Keypoint text descriptions:
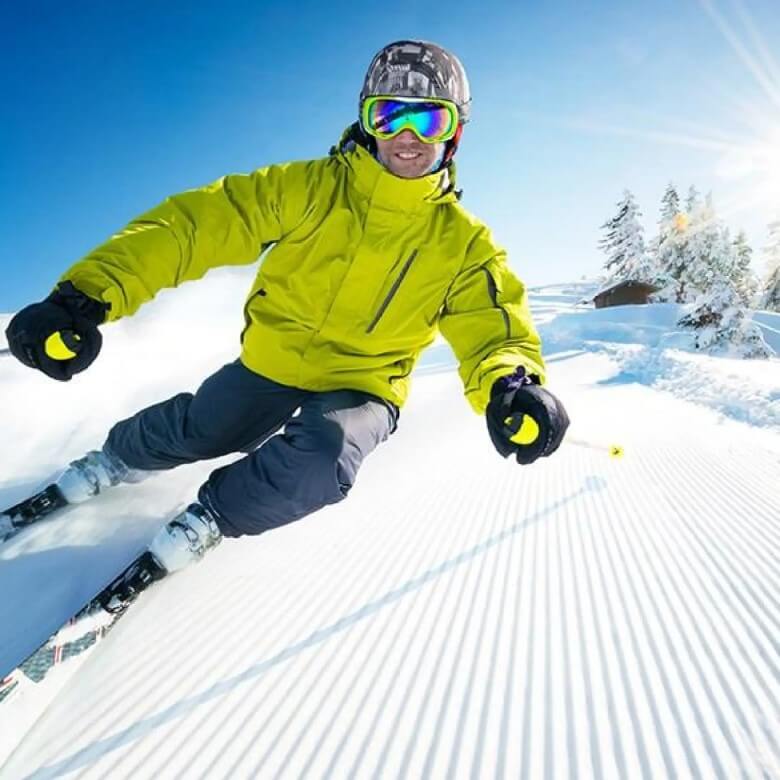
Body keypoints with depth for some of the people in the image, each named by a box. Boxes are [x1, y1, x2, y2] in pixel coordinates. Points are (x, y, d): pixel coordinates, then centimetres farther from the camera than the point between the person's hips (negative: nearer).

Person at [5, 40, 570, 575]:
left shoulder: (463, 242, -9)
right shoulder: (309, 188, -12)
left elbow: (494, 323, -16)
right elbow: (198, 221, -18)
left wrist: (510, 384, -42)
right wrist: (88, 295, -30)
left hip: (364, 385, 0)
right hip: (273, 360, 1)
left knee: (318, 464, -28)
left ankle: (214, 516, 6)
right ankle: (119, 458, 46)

---

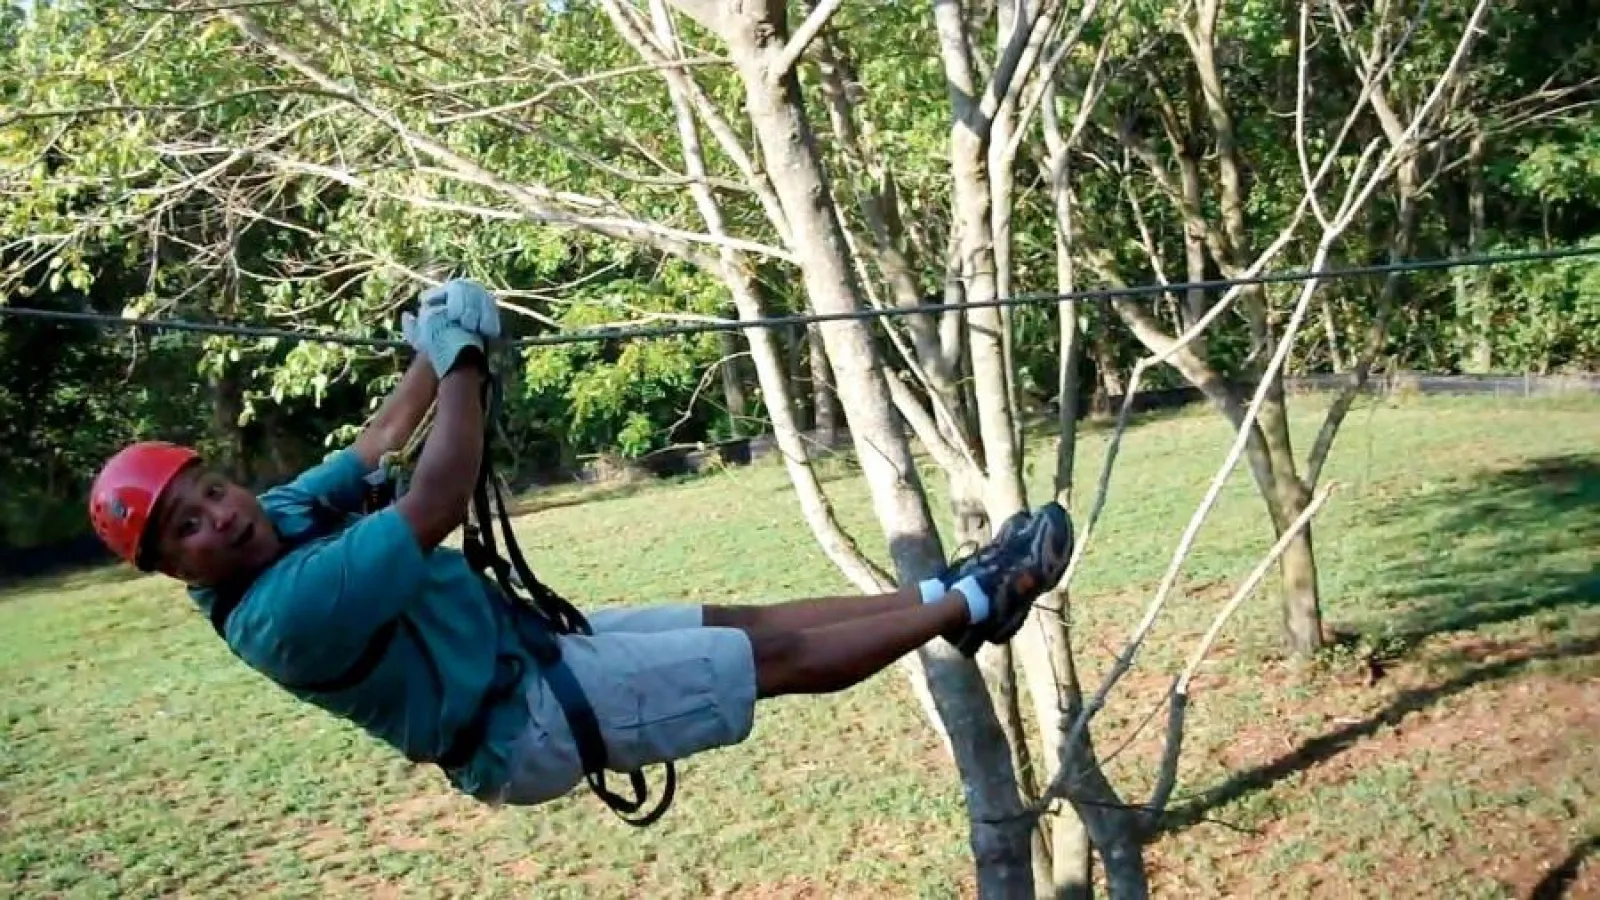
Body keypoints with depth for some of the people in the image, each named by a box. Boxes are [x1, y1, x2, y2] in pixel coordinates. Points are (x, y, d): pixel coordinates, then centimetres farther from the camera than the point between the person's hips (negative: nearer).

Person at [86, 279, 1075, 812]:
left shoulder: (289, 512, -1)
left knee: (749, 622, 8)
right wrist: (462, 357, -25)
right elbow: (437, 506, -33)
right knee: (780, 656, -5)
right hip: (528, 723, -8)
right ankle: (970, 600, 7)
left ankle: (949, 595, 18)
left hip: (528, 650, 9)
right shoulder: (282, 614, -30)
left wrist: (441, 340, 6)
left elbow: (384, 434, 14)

Assigned task:
Go to the line with "right wrist: (462, 357, -25)" in the entries above and repeat every line from there through the line with "left elbow: (384, 434, 14)", exactly and with no other text.

Written response:
right wrist: (462, 357, -25)
right elbow: (437, 506, -33)
right knee: (780, 656, -5)
right hip: (528, 723, -8)
right ankle: (970, 600, 7)
left ankle: (949, 595, 18)
left hip: (528, 650, 9)
right shoulder: (282, 614, -30)
left wrist: (441, 340, 6)
left elbow: (384, 434, 14)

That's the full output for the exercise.